14 October 2024

A Year That Will Live in Infamy

Seth Cropsey

By the evening of December 7th, 1941, President Franklin Roosevelt understood that the world crisis had taken a new, decisive turn. The United States had been attacked. It must go to war. Yet despite Roosevelt’s apparent rhetorical shock – he inserted the famous “infamy” phrase to emphasize American victimhood vis-a-vis Japan – the Pearl Harbor attacks fit within the constellation of American strategy. Washington’s policymakers, from the president down, understood that the United States would go to war in the coming two years, and potentially in the coming six months depending upon Japanese and German action.

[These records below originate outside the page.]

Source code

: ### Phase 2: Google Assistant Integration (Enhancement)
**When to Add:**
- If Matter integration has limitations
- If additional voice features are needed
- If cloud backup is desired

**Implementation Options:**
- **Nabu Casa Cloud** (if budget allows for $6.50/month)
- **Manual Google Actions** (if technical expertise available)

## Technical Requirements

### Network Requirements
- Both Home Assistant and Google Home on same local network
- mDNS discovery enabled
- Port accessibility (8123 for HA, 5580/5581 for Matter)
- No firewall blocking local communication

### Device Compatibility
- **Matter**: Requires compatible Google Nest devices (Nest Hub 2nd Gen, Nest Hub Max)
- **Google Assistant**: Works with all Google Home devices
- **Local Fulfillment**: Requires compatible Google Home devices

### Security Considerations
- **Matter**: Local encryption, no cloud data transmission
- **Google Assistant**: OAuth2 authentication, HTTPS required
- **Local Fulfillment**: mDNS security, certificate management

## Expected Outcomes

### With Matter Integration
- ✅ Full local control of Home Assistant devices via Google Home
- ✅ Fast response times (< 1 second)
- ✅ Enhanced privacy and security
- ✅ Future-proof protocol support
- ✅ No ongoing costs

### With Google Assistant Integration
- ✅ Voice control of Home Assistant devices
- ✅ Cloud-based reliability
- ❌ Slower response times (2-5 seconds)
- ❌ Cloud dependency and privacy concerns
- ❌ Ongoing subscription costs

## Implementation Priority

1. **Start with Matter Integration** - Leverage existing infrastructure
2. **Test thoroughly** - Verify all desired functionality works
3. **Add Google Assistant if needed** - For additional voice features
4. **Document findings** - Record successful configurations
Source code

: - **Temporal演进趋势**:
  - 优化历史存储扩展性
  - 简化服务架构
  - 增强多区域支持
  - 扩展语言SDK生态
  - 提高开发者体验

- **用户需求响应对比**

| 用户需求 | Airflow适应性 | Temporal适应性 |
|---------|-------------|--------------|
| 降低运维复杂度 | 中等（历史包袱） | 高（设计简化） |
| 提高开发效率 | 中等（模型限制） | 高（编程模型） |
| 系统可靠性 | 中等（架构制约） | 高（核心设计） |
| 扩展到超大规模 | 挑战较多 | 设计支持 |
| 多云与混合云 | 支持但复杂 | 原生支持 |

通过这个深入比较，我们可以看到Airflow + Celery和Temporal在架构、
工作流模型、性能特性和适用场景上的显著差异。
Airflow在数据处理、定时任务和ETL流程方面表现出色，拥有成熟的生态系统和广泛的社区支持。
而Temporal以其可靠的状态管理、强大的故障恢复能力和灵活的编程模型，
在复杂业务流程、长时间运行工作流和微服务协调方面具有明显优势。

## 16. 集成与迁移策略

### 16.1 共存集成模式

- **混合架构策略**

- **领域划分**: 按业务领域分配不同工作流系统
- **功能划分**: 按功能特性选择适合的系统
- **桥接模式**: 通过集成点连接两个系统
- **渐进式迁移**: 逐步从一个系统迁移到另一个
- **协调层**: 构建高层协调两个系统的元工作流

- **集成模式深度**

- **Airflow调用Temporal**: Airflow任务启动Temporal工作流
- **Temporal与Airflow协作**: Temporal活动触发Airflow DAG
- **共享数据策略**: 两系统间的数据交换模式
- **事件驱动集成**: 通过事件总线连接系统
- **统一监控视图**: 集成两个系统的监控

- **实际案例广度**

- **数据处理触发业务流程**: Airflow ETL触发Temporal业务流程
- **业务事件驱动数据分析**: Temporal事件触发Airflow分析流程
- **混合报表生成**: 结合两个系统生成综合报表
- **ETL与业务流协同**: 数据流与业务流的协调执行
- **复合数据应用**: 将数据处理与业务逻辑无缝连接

Indeed, the Fall of France had impressed upon the United States the non-viability of strategic patience. America had to act and wage war against the revisionist coalition, or risk a permanent, potentially fatal reversal of the Eurasian balance.

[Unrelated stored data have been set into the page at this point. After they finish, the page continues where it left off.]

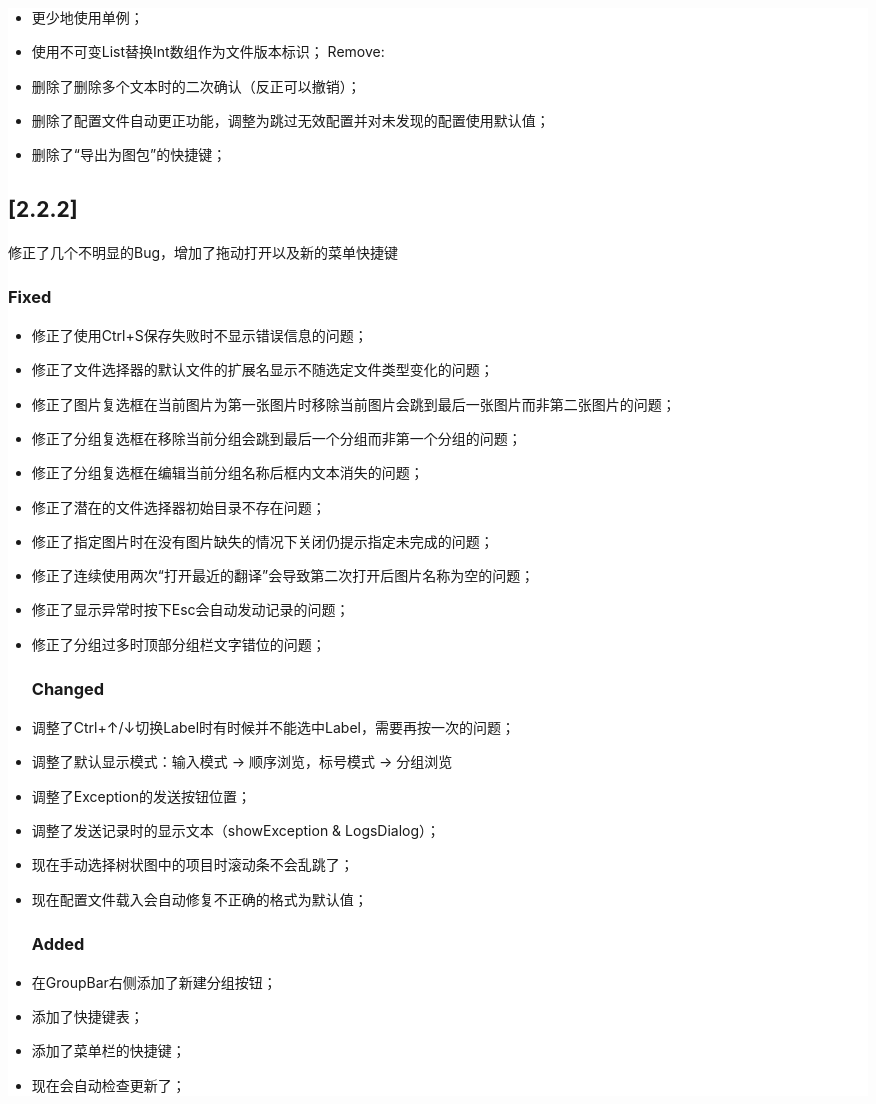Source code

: - 更少地使用单例；

- 使用不可变List替换Int数组作为文件版本标识；
  Remove:

- 删除了删除多个文本时的二次确认（反正可以撤销）；

- 删除了配置文件自动更正功能，调整为跳过无效配置并对未发现的配置使用默认值；

- 删除了“导出为图包”的快捷键；

## [2.2.2]

修正了几个不明显的Bug，增加了拖动打开以及新的菜单快捷键

### Fixed

- 修正了使用Ctrl+S保存失败时不显示错误信息的问题；

- 修正了文件选择器的默认文件的扩展名显示不随选定文件类型变化的问题；

- 修正了图片复选框在当前图片为第一张图片时移除当前图片会跳到最后一张图片而非第二张图片的问题；

- 修正了分组复选框在移除当前分组会跳到最后一个分组而非第一个分组的问题；

- 修正了分组复选框在编辑当前分组名称后框内文本消失的问题；

- 修正了潜在的文件选择器初始目录不存在问题；

- 修正了指定图片时在没有图片缺失的情况下关闭仍提示指定未完成的问题；

- 修正了连续使用两次“打开最近的翻译”会导致第二次打开后图片名称为空的问题；

- 修正了显示异常时按下Esc会自动发动记录的问题；

- 修正了分组过多时顶部分组栏文字错位的问题；
  
  ### Changed

- 调整了Ctrl+↑/↓切换Label时有时候并不能选中Label，需要再按一次的问题；

- 调整了默认显示模式：输入模式 -> 顺序浏览，标号模式 -> 分组浏览

- 调整了Exception的发送按钮位置；

- 调整了发送记录时的显示文本（showException & LogsDialog）；

- 现在手动选择树状图中的项目时滚动条不会乱跳了；

- 现在配置文件载入会自动修复不正确的格式为默认值；
  
  ### Added

- 在GroupBar右侧添加了新建分组按钮；

- 添加了快捷键表；

- 添加了菜单栏的快捷键；

- 现在会自动检查更新了；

A year on from Hamas’ barbaric attack on Israel, it is clear that the United States remains shocked and surprised. The Biden administration has shown no sign of grasping strategic reality. Washington faces a world crisis as intense as that of the late 1930s and early 1940s. Its goal must be victory, for without it, the American Republic is unlikely to survive. Instead, the U.S. policy class has embraced a paradigm of de-escalation and war avoidance that guarantees a longer, bloodier contest, whether in this decade or the next.